> [Source text]
Your £3.00 to UKAPS will be donated later this evening


----------



## greenjar (9 Aug 2011)

Just placed my order for the below - Thanks Tony   

1 x Cryptocoryne Balansae
1 x Cryptocoryne Tropica (pot)
1 x Echinodorus Tenellus
1 x Limnobium Laevigatum
1 x Anubias Coffeefolia
1 x Anubia Nana Golden
1 x Valisneria Sprialis 'Torti' (Asiatica)


----------



## Westyggx (9 Aug 2011)

Frostie sorry to sound thick but how do i know which ones are mother plants? cheers


----------



## Frosties (9 Aug 2011)

Another order shipped already - thats another £3.50 to UKAPS later this evening - thank you Jason.


----------



## Frosties (9 Aug 2011)

Westyggx said:
			
		

> Frostie sorry to sound thick but how do i know which ones are mother plants? cheers




The mother plants are in 8cm pots... They dwarf every other plant in the crypt tank... You will get a random crypt mother plant...


----------



## Westyggx (9 Aug 2011)

Ah ok cheers


----------



## Westyggx (9 Aug 2011)

Order sent Tony. Cheers


----------



## Frosties (9 Aug 2011)

Thanks to the orders so far today - I have just donated to the forum £6.50. I will be processing any further orders tomorrow morning.

tony

Westyggx order will be included tomorrow.


----------



## milla (9 Aug 2011)

Missed this and i should comment as i walked into the shop just as they werre admiring their handywork.  Missed seeing the scape happen by an hour gutted.

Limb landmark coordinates
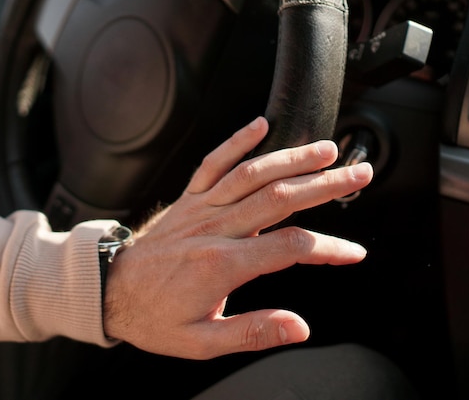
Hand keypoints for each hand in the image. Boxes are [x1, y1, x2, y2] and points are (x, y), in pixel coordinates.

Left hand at [103, 117, 372, 359]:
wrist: (110, 292)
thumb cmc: (154, 318)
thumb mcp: (202, 342)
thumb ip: (252, 332)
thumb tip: (299, 327)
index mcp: (223, 265)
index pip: (290, 248)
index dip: (328, 248)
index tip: (353, 252)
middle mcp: (214, 229)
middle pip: (279, 198)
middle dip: (324, 184)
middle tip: (358, 174)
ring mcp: (200, 208)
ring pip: (252, 174)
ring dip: (292, 158)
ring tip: (326, 150)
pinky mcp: (188, 198)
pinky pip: (213, 162)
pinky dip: (236, 141)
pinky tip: (260, 125)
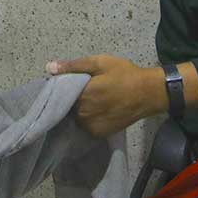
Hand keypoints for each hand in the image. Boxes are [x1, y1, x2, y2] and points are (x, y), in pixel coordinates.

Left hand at [46, 55, 165, 137]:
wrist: (149, 94)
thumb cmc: (124, 74)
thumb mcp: (100, 63)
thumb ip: (73, 66)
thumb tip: (49, 68)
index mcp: (82, 95)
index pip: (59, 94)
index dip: (61, 88)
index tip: (65, 83)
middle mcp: (83, 114)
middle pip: (66, 106)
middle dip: (70, 99)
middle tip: (82, 90)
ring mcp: (90, 126)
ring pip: (74, 117)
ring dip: (77, 110)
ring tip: (90, 100)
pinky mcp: (98, 134)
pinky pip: (84, 125)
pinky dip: (86, 118)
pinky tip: (95, 110)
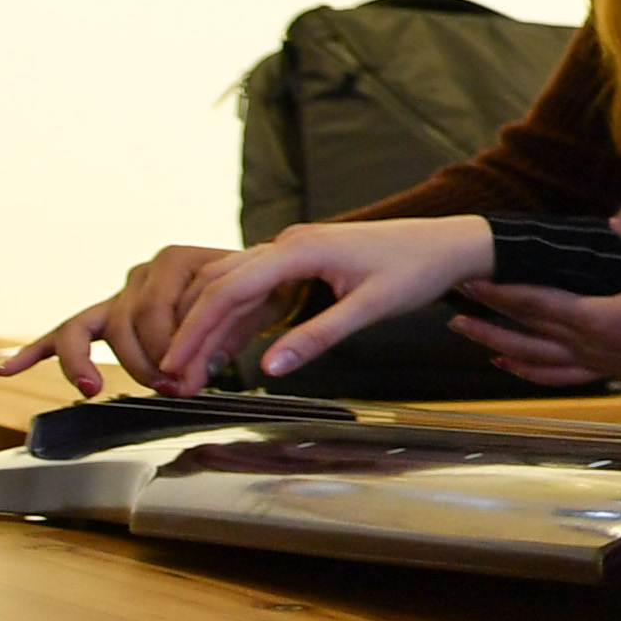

> [Study questions]
1/ List every plant in greenjar's order in the forum thread about aquarium plant orders.
2/ In the forum thread about aquarium plant orders, what size pots hold the mother plants?
3/ Extend the forum thread about aquarium plant orders, starting after its final post.

> [Exercise responses]
1/
1 x Cryptocoryne Balansae
1 x Cryptocoryne Tropica (pot)
1 x Echinodorus Tenellus
1 x Limnobium Laevigatum
1 x Anubias Coffeefolia
1 x Anubia Nana Golden
1 x Valisneria Sprialis 'Torti' (Asiatica)

2/ 8cm pots.

3/
Cracking scape and a fantastic transformation. Even more so when you realise that the hardscape is virtually untouched a few additional plants and some serious rearranging of the existing plants and it only took an hour. wow

And a final word for those of you thinking of taking a punt on those crypt motherplants - you won't be dissapointed


----------



## Frosties (10 Aug 2011)

£2.50 today from Westyggx (Mike hope your not getting too busy where you are... saw the news this morning...)


----------



## Frosties (10 Aug 2011)

Following yesterdays orders - please see below the latest plant availability list.

*Plants available for immediate supply*
5 x Red Nesaea Crassicules
6 x Anubia Barteri Nana
2 x Bolbitis heudelotii
13 x Cryptocoryne Balansae
5 x Crytpocoryne Ciliata
4 x Cryptocoryne Lucens
13 x Cryptocoryne Walkeri
5 x Cyperus Helferi
5 x Lagarosiphon Major
10 x Ludwigia Arcuata
5 x Hygrophilia angustifolia
10 x Hygrophilia Corymbosa
5 x Hygrophilia Corymbosa var. Siamensis
4 x Valisneria Sprialis 'Torti' (Asiatica)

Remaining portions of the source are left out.